Now America is overtaxed militarily, undertaxed domestically, over-indebted and under-invested, and has no plan for changing any of this. While 50 million languish without health care in the richest country in the world, the public debate still focuses on the misguided notion of being over-taxed. While the public, private and corporate debt levels threaten the viability of the entire financial system, the plan is to give cash to people in the hopes they will spend their way out of the mess. While China and India are developing their own capacity to explore space, the USA is continuing to allow what has been the world's leading space exploration institute, NASA, to slowly atrophy.
What amazes me is how far America's decline has gone before the matter became a public topic of conversation.
The Achilles heel for America is certainly it's lack of competent foreign politics and the lack of interest in anything that goes on outside it's borders. Beyond that, giving up the gold standard and losing major ground against the Euro is of concern as these are indicators of our standing in the global market place.
The U.S. will no longer be the only game in town and will have to accept that the American way of life is not the be all and end all. At his point I believe the U.S. will remain a major player and hope that we will be smart enough to hold our own against China and India.
The EU may well play a part in the future, but is not aspiring to leadership as such.
I don't recall the Canda of America, or the MExico of America, or Brazil of America, but there has been a United States of America. It is a nickname that predates even me.
Chris,
You can condemn the dirty industialization, but as best I can tell the people of the time didn't know any better. It seems that China has all of the available current technology (even that developed in the US) and yet they aren;t thumping the table to implement the technology over growth.
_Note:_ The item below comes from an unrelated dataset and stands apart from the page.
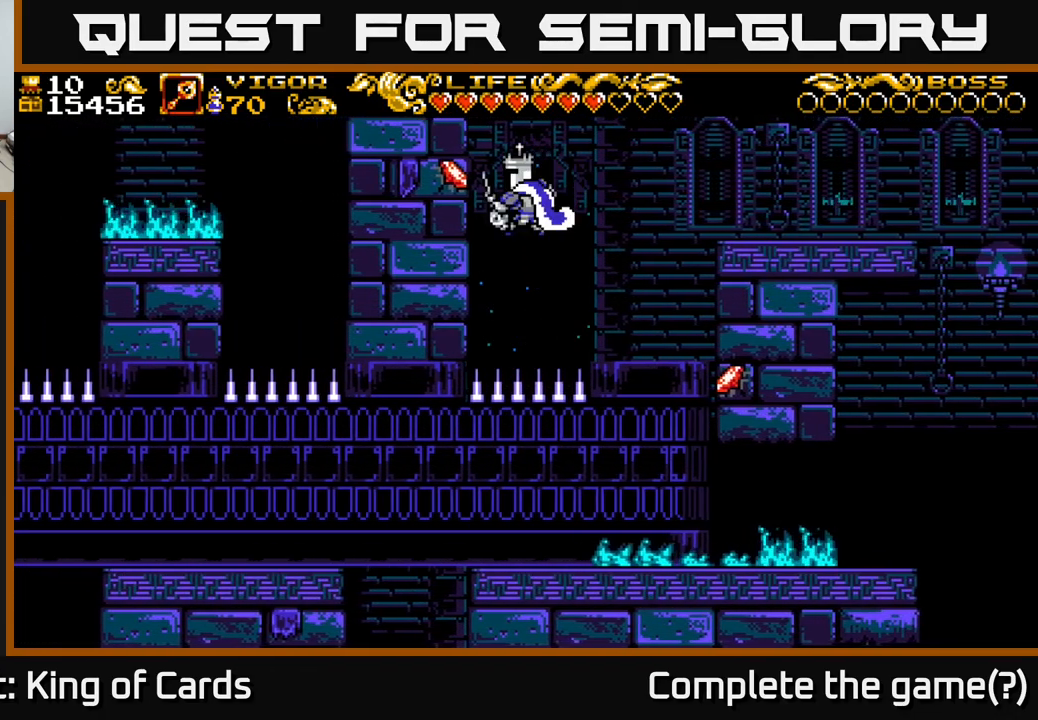
{"buttons": ["DPAD_RIGHT"], "left_stick": "center", "right_stick": "center", "events": [[84, "DPAD_LEFT", "up"], [217, "DPAD_RIGHT", "down"], [250, "X", "up"], [267, "A", "up"]]}
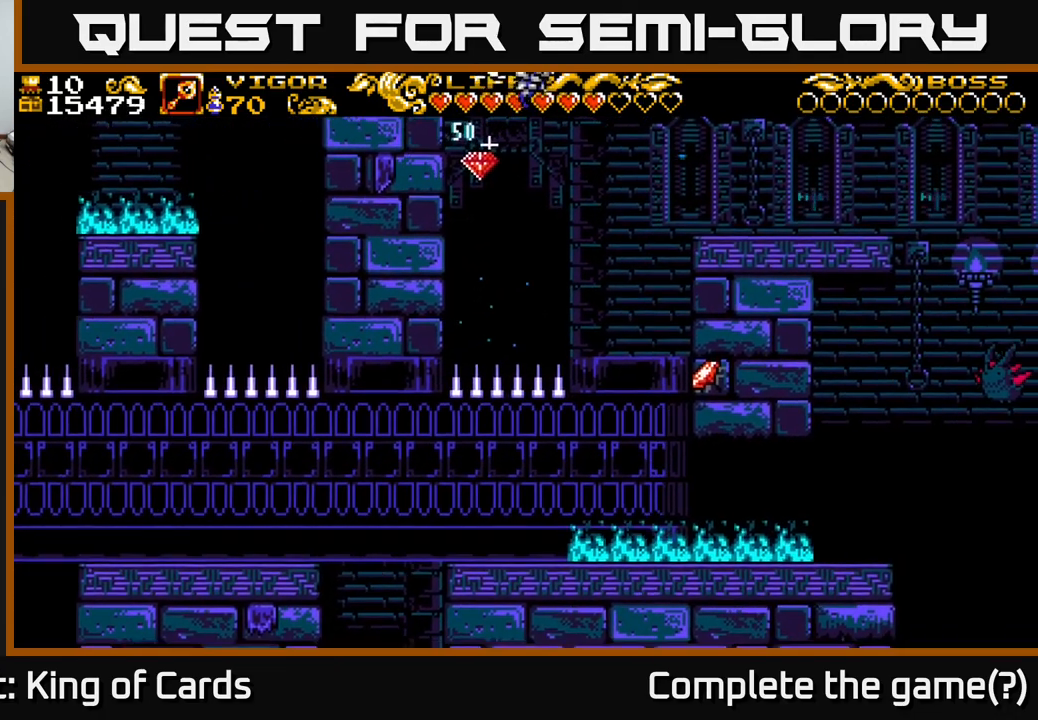
{"buttons": [], "left_stick": "center", "right_stick": "center", "events": [[250, "DPAD_RIGHT", "up"]]}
What world power relied only on money? Spending the trillions isn;t the problem. Where we are spending the trillions is the problem?
Rory,
When haven't we been in at least two camps? What are the larger social goals? And not eveyone has to join the military, there are many ways individuals and groups can contribute to a safer US. Everything can have something in it for me but it is the desire for power without a plan of how it should be used is the problem. Obama has got a clue to what he wants the US to look like in 4 years, for that matter neither does Hillary or John.
I begin to qonder about you perspective when you use TV as a telltale about our internal perception. I haven't trusted the media for infomration or a fair indicator for anything of consequeunce for over 40 years.
Tell which world leader wasn;t hated or feared.
On the other hand we may be moving to a world system of a few haves and many have-nots where wealth and education are more important than what country one belongs to.